In human populations, we have a distributed kind of child rearing as well as survival systems so those who are usefully integratable may have their differences overlooked.

In the complex web of human survival it is not some simple binary mechanism. [Bi-]Sexual reproduction is itself an almost intentional genetic complicating factor used to evade pathogens, with arguably an increased variety & more rapid species development/'advancement'.

Homosexuality imo is 'noise', sometimes useful 'noise', in the fuzzy, complicated reproduction & genetics of humans, that is quite insufficient to be a problem for successful species generatiation.

The complications of large brains, social structures & abilities to utilize technology has served us very well, . . . thus far.

Arguably our biggest problem now, after starting from populations perhaps as small as 50,000 - 100,000 is over population to the point our small planet can not sustain us & we all go extinct.

Gay & other non-reproductive sexual activity may be the thing that saves the species at this point, although i think we are going to have to get out & push if we are going to survive.

In point of fact with evolution/biology/science there is no right or wrong.
Extinction or never having come into being in the first place are all the same.
It is only our bias to our own personal/species/life survival that has us hooking into emotional attitudes of 'correct' or 'incorrect'.

Correct or Incorrect are functions of some agenda.
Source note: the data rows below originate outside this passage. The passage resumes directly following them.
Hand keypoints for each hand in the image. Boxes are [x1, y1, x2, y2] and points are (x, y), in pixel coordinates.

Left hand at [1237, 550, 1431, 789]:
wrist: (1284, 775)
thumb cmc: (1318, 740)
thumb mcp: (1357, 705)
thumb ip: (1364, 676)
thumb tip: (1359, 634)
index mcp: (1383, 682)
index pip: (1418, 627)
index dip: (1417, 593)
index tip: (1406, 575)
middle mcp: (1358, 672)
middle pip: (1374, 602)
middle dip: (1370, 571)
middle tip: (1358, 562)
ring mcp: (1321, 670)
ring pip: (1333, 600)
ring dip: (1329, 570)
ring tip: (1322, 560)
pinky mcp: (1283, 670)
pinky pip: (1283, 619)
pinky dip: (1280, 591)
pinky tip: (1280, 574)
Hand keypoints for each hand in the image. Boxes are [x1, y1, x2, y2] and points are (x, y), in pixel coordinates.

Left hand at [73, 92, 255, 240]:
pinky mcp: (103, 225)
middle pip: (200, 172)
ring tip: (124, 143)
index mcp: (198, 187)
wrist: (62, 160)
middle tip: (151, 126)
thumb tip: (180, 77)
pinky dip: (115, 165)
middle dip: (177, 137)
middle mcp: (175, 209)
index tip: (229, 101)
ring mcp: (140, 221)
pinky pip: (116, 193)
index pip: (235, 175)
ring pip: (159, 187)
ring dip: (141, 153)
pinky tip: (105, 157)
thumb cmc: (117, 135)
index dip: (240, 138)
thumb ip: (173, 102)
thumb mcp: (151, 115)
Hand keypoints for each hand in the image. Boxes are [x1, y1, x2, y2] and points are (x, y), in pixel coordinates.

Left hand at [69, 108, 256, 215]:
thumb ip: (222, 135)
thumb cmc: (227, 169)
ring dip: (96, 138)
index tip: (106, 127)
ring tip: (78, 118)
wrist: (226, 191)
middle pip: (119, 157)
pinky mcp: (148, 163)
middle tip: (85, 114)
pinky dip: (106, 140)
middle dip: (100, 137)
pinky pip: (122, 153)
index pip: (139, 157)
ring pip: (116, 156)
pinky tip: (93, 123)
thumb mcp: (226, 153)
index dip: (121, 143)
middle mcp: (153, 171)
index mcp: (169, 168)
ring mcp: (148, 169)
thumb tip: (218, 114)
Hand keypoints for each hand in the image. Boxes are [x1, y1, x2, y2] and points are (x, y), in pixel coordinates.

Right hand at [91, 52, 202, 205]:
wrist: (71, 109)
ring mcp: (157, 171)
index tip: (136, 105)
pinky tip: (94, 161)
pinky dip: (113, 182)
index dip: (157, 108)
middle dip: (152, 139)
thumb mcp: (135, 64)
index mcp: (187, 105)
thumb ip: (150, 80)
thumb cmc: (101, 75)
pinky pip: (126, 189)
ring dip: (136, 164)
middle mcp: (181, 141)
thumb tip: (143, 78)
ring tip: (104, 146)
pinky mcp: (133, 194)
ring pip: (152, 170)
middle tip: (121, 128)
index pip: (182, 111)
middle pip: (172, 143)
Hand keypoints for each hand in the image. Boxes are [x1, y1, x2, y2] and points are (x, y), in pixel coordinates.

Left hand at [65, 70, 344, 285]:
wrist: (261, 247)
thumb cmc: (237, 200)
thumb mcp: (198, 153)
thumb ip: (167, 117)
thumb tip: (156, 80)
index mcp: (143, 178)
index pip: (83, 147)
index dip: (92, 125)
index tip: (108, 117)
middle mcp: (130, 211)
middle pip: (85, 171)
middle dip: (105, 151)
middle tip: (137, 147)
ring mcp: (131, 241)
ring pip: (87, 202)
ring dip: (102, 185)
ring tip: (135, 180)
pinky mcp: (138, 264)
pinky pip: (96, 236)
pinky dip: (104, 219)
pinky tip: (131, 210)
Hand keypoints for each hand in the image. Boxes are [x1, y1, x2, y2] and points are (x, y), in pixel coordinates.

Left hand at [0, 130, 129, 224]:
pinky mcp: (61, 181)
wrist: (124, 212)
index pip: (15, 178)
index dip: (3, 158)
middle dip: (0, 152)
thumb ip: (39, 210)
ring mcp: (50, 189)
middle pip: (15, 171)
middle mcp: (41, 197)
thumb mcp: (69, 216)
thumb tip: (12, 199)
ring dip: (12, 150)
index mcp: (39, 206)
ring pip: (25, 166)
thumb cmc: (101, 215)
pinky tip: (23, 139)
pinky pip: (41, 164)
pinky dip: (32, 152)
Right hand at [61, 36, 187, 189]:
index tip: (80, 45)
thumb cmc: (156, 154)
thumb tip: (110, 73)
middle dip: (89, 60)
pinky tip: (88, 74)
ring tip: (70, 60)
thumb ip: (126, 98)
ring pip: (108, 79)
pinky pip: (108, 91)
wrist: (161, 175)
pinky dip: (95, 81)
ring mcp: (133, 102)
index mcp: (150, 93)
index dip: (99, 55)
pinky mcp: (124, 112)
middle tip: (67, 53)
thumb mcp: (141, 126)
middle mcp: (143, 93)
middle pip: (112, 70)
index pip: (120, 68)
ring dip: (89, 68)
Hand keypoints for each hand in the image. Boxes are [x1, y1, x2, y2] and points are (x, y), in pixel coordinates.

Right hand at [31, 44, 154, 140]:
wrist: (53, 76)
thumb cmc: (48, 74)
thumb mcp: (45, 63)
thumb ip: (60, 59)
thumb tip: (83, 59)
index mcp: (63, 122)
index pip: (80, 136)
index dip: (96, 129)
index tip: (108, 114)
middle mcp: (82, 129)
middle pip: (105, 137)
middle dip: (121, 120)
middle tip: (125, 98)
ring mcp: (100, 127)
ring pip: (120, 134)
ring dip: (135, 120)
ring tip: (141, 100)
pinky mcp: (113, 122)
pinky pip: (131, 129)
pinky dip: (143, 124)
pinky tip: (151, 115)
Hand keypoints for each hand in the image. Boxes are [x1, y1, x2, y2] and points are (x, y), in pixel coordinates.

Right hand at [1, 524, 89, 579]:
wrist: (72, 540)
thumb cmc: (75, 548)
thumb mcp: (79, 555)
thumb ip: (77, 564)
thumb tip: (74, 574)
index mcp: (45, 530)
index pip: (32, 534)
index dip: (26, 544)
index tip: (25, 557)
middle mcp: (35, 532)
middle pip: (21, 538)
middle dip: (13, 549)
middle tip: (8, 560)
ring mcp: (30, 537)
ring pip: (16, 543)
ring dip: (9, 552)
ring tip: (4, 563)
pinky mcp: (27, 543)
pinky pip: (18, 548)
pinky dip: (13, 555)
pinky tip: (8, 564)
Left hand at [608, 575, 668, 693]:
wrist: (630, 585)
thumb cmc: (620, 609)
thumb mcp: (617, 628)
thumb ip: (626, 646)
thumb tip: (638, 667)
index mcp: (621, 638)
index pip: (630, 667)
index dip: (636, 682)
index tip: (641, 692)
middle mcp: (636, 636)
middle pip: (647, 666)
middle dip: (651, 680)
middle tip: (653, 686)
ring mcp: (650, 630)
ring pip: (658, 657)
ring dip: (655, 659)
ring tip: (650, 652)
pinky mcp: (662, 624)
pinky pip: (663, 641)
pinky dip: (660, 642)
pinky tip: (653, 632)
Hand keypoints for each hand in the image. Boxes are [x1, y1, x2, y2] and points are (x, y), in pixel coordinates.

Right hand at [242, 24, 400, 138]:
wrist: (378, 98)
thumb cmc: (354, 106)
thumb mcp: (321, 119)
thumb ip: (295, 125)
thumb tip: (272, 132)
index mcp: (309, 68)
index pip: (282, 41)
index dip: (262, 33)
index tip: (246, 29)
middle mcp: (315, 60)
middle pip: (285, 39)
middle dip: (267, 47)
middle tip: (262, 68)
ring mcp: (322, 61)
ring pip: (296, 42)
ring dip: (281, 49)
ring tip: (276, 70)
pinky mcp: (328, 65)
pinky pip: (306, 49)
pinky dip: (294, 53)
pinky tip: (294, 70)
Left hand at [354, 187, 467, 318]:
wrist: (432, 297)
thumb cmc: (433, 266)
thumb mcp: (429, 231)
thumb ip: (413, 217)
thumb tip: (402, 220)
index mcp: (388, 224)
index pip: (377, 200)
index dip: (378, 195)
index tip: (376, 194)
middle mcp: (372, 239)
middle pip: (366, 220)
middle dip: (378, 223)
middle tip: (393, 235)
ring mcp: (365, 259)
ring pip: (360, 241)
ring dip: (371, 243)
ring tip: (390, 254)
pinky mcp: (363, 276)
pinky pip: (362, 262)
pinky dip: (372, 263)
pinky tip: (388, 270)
A cleavage of differentiation. The Universe doesn't appear to have any artificial differentiation, but it does seem to have some organic bias of exists/does-not-exist.

As a gay person, having to 'explain' yourself can be such a pain of torture, lol.

Kiss my gay backside

[edit on 27-4-2010 by slank]

posted on Apr, 27 2010 @ 11:29 AM
reply to post by Xcalibur254

Evaluating the results of the 1979 Minnesota study were based on observable charecteristics, not statistical probability. As stated that probability as it applies to a random population sample, was used as a base line in evaluating the study group.

posted on Apr, 27 2010 @ 12:24 PM
reply to post by arbiture

If it was a twin study, then what it was trying to uncover was the heritability of homosexuality. Heritability is used to explain how much of the variability of a trait in the population can be explained by genetics. In fact, all psychological studies deal with statistics. There is no sure thing in psychology, no matter how well designed your study may be.

posted on Apr, 27 2010 @ 01:05 PM
reply to post by Xcalibur254

The study compared major personality traits, such as chosen profession, between a random population sample and the study group. It compared the observed difference between both group's. To evaluate something, you have to have something to compare it to. That require's a statistical baseline. The goal of the study was to ask, what part of behaviour was controled by genetic's, which was also meant to say anything other then the environment. The study did not identify the biological mechanisim. It just confirmed there was one. Any conclussion is impossible with out the application of statistic's

posted on Apr, 27 2010 @ 03:45 PM
reply to post by arbiture

Your a bit wrong. To evaluate it you compare two groups. You can use a chi-squared test or a t-test to compare to things. Please look at the study and read how they compared their data. You have two twins, you compare the twins. You don't need to identify the biological mechanism in this case. The fact that two people with the same exact genetics develope the same traits implys a genetic relationship when this is not seen in twins that don't share the same genetics.